The original text output of the IBM Netezza Analytics stored procedure is restored by concatenating the values in the TABLES_DETAILS VARCHAR column in ascending order of SEQID.

The situation is similar for the second (trace) result set. If trace information was requested, the information is stored in a global temporary table that is created by the following SQL statement:
CREATE GLOBAL TEMPORARY TABLE 
DSNAQT.ACCEL_TRACE_ACCELERATOR (
 SEQID INTEGER, 
 TRACEDATA VARBINARY(32698)
)
CCSID UNICODE

You find the trace information in the TRACEDATA column. It is sorted in ascending order of SEQID.

Authorizations for z/OS

The user ID under which the wrapper stored procedure is invoked must have the following privileges:

  • EXECUTE on the wrapper stored procedure
  • EXECUTE on the SYSACCEL.* packages
  • Authorization to read the accelerator tables specified in the parameters string as input tables.
  • DISPLAY authorization for calling the SYSPROC.ADMIN_COMMAND_Db2(-DIS GROUP) command
  • Authorization to create accelerator-only tables in the Db2 for z/OS database that is specified by the AQT_ANALYTICS_DATABASE environment variable or in the default database (in general, these are the specified output tables).
  • Write access to the /tmp directory for the user who calls the stored procedure (for tracing)
  • RACF® ACCESS(READ) on the data set that contains the AQTENV file in the started task procedure of the Workload Manager (WLM) environment.

Prerequisites

  • The specified accelerator has been started and is online.
  • The input tables that are specified in the parameters string have been defined on the accelerator and enabled for query acceleration.
  • The specified output tables (accelerator-only tables) must not yet be defined in Db2 for z/OS
  • The necessary authorizations exist.
  • The IBM Netezza Analytics stored procedures have been enabled on the accelerator.

Accessed data and systems

A wrapper stored procedure is implemented by a common load module on the Db2 side. This common load module completes the following tasks:

  • Checks the Db2 authorizations for data (table) access
  • Calls the remote IBM Netezza Analytics on the accelerator
  • Creates accelerator-only tables
  • Returns result information from the IBM Netezza Analytics stored procedure as text in a result set.
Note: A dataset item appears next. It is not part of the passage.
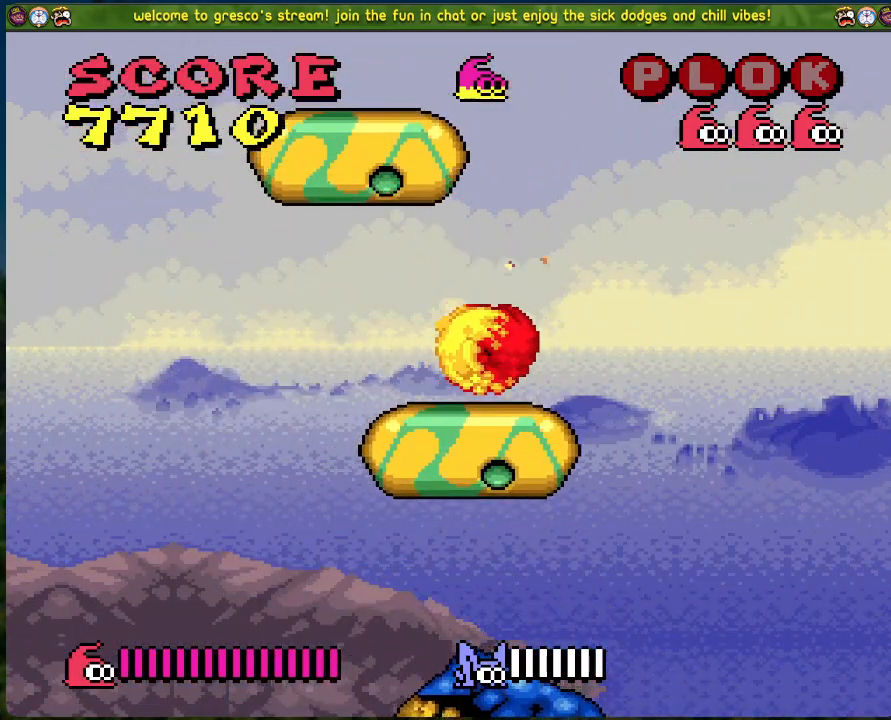
{"buttons": ["DPAD_RIGHT"], "left_stick": "center", "events": []}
Optionally, a result value can be assigned, which is returned by the return_value parameter.

Error handling

If an error occurs during the execution of a remote stored procedure, the message output parameter contains specific information about the remote stored procedure call.

Example

The KMEANS remote stored procedure from the IBM Netezza Analytics suite is called to create a model, but the model already exists. In this case, the following information is returned by the message output parameter:
<?xml version="1.0" encoding="UTF-8" ?>
<dwa:messageOutput 
xmlns:dwa="http://www.ibm.com/xmlns/prod/dwa/2011" version="1.0">
   <message  severity="error" reason-code="AQT10050E">
      <text>
      An internal error occurred on the 'AQP74' accelerator: ODBC
      operation SQLExecDirect  failed with code -1 when executing statement: SELECT
      NZA..KMEANS('model=customer_gzd,  intable="TLMQ61"."CUSTOMER-UID_02410003", 
      outtable="BCKE"."CUSTOMER_OUT-ID_56", id=C_CUSTKEY, target=C_NATIONKEY, 
      transform=S, 
      distance=euclidean, k=3, maxiter=5, randseed=12345, idbased=false'): 
       <ODBCDiagnostics>
         <SQLSTATE>HY000</SQLSTATE> <SQLCODE>46</SQLCODE> 
         <Message>ERROR:   NZAUT-0232E: A model with the name 
          '"CUSTOMER_GZD"' already exists so a model being newly added 
          cannot use this name.
         </Message> 
       </ODBCDiagnostics> 
     </text>
    <description>
      This  error occurs when an unhandled error was detected on the
      accelerator. Additional information is returned in the diagnostic
      message.
    </description>
    <action>
      If this message was  returned by the SYSPROC.ACCEL_LOAD_TABLES
      stored procedure, you might  receive the message 
      04E-00E4007 abend LOC=DSNUT101.DSNUGSDA for
      those Db2 UNLOAD utilities processes or threads that have 
      already unloaded data to the accelerator. You can ignore this message 
      and delete the corresponding dump files.
     </action>
   </message>
</dwa:messageOutput>

Example of a KMEANS wrapper stored procedure call

Suppose that a table with the name TLMQ61 has already been created by the following statement:

CREATE TABLE
        "TLMQ61"."CUSTOMER" (                               
        "C_CUSTKEY" INTEGER NOT NULL,                                
        "C_NAME" VARCHAR(25) FOR SBCS DATA NOT NULL,                                
        "C_ADDRESS" VARCHAR(40) FOR SBCS DATA NOT NULL,                                
        "C_NATIONKEY" INTEGER NOT NULL,                                
        "C_PHONE" CHAR(15) FOR SBCS DATA NOT NULL,                                
        "C_ACCTBAL" DECIMAL(15 , 2) NOT NULL,                                
        "C_MKTSEGMENT" CHAR(10) FOR SBCS DATA NOT NULL,                                
        "C_COMMENT" VARCHAR(117) FOR SBCS DATA NOT NULL,                                
        CONSTRAINT "CUSTOMER_PK" PRIMARY KEY("C_CUSTKEY")
        ) CCSID UNICODE;

Suppose further that this table has been defined as an accelerator-shadow table on an accelerator called ACCEL01, loaded, and enabled for query acceleration. In addition, suppose that the accelerator has been started and enabled for the use of IBM Netezza Analytics (for information on how to enable remote stored procedures, follow the Related tasks link at the end of this topicsee Enabling the IBM Netezza Analytics stored procedures on an accelerator in the IBM Db2 Analytics Accelerator for z/OS: Stored Procedures Reference). Finally, suppose that the ID used to call the INZA.KMEANS remote stored procedure has all required authorizations.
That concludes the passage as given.